Words of (Texted) Love

I woke yesterday morning to a text from Stavros telling me he loves me—15 months after we met, and a whole 9 months before the date that he predicted he could even consider uttering—although he didn’t really mention texting—such words. Excitedly, but afraid that he was already regretting his emotional discharge, I called him by FaceTime, masterfully concealing my excitement behind a facade of blasé musings about life in San Francisco. He was reading Pascal Bruckner’s Has Marriage for Love Failed? He just figured out he loves me and is already apprehensive about the shackles of marriage?

“At last,” he said, “someone shares my ideas about marriage.”

On my laptop I did a quick search for info about the book: Love has triumphed over marriage but now it is destroying it from inside… The collapse of the ideal of marriage for love is not necessarily a cause for remorse, because it demonstrates that love retains its subversive power.

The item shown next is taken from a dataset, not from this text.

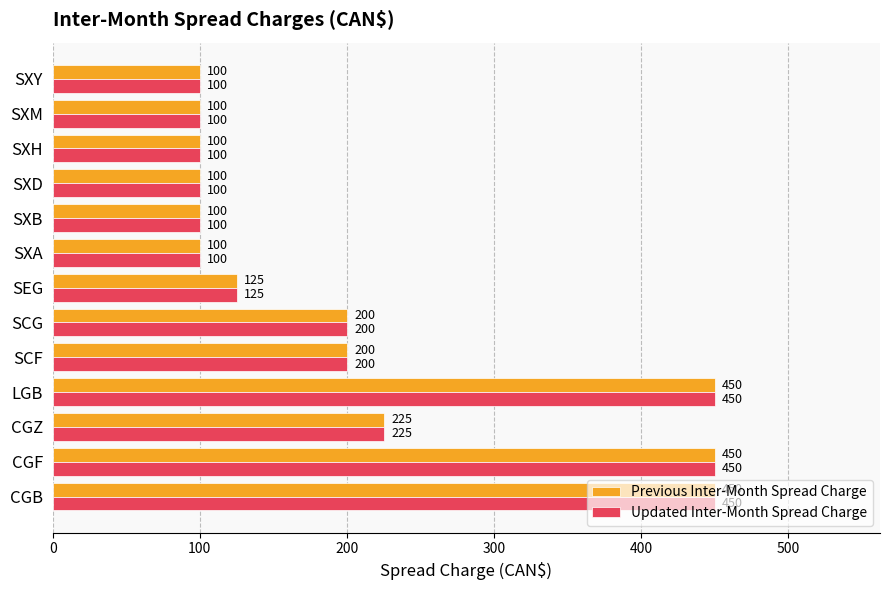

What is the difference between the second highest and second lowest values in the Updated Inter-Month Spread Charge series?

350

Love is not a glue to be put in the service of the institution of marriage: it is an explosive that blows up in our faces, dynamite pure and simple.

Destroying? Collapse? Remorse? Subversive? Glue? Explosive? Dynamite? I could see the appeal to Stavros, his intellect in constant turmoil with the obvious and incessant tugs at his heartstrings. Structure is something that we haven’t addressed very seriously. Could he already be thinking about what’s next—how to give form to these feelings that we each now share? Ever ready for my guest appearance on the Greek Love Boat, I just stared glassy-eyed at the beautious Greek staring back at me on my iPhone, a big happy smile on my face.